§ Task statement: The word "ensure" appears in some lines of the records below; state how many lines, and nothing else.

§ Extracted data:
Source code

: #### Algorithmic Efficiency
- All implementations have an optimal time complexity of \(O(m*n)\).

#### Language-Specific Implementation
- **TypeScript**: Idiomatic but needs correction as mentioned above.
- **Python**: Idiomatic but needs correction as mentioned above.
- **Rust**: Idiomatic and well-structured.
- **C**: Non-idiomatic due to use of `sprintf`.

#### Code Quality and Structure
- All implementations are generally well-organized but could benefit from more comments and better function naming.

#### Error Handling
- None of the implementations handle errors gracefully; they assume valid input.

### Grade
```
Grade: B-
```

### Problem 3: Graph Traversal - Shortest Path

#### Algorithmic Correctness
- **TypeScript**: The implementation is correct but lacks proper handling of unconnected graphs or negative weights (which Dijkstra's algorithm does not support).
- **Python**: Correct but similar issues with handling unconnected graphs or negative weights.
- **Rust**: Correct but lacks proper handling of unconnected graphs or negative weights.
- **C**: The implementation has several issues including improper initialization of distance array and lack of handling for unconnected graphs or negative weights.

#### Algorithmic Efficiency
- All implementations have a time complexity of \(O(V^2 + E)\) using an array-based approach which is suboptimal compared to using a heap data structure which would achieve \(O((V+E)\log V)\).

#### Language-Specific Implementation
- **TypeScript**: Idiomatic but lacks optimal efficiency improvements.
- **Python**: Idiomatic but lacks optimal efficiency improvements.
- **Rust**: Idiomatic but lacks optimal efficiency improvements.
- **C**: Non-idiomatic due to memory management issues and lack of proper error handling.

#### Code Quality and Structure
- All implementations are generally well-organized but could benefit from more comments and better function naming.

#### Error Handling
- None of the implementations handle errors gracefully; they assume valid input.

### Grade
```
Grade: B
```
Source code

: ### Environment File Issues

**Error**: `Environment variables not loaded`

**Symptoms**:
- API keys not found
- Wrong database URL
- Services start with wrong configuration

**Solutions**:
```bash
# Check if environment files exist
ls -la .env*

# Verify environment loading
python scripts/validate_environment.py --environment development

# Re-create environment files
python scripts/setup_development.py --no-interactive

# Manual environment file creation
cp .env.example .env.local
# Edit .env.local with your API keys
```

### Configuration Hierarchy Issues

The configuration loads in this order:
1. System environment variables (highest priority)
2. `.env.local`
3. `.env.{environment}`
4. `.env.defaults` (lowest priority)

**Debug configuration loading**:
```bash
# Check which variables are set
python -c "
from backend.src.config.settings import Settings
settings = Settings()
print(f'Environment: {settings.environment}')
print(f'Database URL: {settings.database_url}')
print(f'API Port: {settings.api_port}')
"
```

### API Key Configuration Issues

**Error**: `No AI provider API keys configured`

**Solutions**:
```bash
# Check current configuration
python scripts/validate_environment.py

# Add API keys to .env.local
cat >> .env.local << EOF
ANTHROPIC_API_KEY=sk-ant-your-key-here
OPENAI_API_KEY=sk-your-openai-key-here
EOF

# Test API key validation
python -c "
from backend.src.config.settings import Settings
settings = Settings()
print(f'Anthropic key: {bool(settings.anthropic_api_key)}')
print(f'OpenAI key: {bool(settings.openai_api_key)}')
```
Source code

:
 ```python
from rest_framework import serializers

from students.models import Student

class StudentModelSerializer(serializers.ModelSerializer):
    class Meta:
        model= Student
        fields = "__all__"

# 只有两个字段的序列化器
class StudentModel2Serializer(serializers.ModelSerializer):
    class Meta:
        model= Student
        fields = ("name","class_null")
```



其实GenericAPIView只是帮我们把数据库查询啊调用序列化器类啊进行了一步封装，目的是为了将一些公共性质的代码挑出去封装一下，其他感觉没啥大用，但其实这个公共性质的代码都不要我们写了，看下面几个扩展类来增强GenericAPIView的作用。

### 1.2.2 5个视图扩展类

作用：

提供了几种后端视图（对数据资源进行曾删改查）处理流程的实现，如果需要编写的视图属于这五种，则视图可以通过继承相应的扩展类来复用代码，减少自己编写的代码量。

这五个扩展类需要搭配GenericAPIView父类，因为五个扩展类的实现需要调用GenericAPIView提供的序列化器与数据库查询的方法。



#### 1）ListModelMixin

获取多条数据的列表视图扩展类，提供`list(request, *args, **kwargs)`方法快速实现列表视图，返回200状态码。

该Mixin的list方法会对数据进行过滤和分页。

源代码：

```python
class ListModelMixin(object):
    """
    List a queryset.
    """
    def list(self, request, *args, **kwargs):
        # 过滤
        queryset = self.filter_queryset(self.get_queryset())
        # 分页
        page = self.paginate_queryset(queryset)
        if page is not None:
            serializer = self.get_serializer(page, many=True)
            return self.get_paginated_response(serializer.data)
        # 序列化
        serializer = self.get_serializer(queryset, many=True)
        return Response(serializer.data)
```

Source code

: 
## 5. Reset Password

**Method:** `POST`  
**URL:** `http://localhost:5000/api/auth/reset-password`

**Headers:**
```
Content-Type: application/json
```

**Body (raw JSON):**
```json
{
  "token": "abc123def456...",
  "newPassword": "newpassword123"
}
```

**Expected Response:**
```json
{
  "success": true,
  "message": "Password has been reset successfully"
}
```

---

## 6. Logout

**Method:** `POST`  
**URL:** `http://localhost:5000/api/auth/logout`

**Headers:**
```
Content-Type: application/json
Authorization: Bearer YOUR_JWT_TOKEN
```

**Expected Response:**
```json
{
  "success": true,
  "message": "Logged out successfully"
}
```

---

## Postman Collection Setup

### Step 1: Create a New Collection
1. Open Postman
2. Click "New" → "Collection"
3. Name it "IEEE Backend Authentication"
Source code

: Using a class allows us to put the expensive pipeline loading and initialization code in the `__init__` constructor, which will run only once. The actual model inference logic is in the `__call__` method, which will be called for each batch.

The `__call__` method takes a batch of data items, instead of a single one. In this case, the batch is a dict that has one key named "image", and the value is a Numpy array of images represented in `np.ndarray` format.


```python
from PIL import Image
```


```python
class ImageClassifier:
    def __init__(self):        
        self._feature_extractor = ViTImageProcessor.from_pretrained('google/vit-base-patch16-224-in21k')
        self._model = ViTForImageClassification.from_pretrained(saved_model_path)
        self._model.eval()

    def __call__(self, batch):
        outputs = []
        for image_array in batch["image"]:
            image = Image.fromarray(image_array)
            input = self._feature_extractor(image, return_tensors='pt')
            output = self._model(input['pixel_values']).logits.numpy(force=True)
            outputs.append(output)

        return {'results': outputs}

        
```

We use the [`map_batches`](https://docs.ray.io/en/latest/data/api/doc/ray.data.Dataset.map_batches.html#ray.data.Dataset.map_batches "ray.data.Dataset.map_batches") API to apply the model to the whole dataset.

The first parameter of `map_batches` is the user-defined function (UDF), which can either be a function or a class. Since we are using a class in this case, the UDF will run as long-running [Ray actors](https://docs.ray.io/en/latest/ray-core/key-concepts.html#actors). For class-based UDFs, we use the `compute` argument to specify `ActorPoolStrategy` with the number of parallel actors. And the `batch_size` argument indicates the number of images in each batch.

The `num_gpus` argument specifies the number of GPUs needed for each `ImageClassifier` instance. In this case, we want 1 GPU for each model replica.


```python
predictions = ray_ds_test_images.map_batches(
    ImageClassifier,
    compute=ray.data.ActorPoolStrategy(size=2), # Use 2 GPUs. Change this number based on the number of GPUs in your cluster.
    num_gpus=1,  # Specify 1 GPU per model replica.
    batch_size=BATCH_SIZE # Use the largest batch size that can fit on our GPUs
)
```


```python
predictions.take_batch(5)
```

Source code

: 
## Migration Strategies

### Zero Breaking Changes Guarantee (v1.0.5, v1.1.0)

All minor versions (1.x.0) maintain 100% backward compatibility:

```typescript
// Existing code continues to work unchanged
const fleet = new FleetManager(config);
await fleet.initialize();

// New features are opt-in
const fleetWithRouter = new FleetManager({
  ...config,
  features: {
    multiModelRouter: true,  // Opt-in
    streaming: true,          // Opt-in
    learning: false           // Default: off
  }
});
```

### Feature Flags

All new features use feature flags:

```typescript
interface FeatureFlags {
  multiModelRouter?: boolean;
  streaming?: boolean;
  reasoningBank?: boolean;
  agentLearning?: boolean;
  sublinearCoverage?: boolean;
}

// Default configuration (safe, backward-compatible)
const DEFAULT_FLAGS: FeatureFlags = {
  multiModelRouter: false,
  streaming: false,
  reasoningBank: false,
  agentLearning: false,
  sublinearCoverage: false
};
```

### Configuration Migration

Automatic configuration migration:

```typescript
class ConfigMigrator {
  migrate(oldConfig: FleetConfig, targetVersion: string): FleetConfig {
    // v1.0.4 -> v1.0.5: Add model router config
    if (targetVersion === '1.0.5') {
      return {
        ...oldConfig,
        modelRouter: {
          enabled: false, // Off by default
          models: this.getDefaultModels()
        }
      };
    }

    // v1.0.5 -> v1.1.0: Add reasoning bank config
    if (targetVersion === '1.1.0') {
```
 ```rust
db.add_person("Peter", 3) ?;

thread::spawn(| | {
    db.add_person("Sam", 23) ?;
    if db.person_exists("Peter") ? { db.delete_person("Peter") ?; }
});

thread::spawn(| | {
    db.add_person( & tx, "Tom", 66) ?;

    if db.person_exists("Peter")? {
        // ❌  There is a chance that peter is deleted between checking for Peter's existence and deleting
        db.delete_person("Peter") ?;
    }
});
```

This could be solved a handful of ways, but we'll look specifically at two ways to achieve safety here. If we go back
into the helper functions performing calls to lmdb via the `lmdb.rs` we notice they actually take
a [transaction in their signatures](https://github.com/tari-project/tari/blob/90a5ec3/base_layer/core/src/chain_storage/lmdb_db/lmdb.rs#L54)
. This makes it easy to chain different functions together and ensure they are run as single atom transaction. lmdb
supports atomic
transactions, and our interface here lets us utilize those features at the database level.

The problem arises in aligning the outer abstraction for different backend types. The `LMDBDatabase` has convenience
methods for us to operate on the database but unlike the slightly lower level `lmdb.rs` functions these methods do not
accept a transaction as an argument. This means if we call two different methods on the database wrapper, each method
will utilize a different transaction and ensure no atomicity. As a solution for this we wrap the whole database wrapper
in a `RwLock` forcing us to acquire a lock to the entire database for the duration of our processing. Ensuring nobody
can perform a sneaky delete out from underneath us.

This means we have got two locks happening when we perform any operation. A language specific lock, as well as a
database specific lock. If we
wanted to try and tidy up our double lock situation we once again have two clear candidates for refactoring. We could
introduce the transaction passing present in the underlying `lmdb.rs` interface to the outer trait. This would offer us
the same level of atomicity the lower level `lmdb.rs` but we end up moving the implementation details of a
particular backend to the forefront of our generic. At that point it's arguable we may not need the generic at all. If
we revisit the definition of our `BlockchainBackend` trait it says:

§ The answer: 2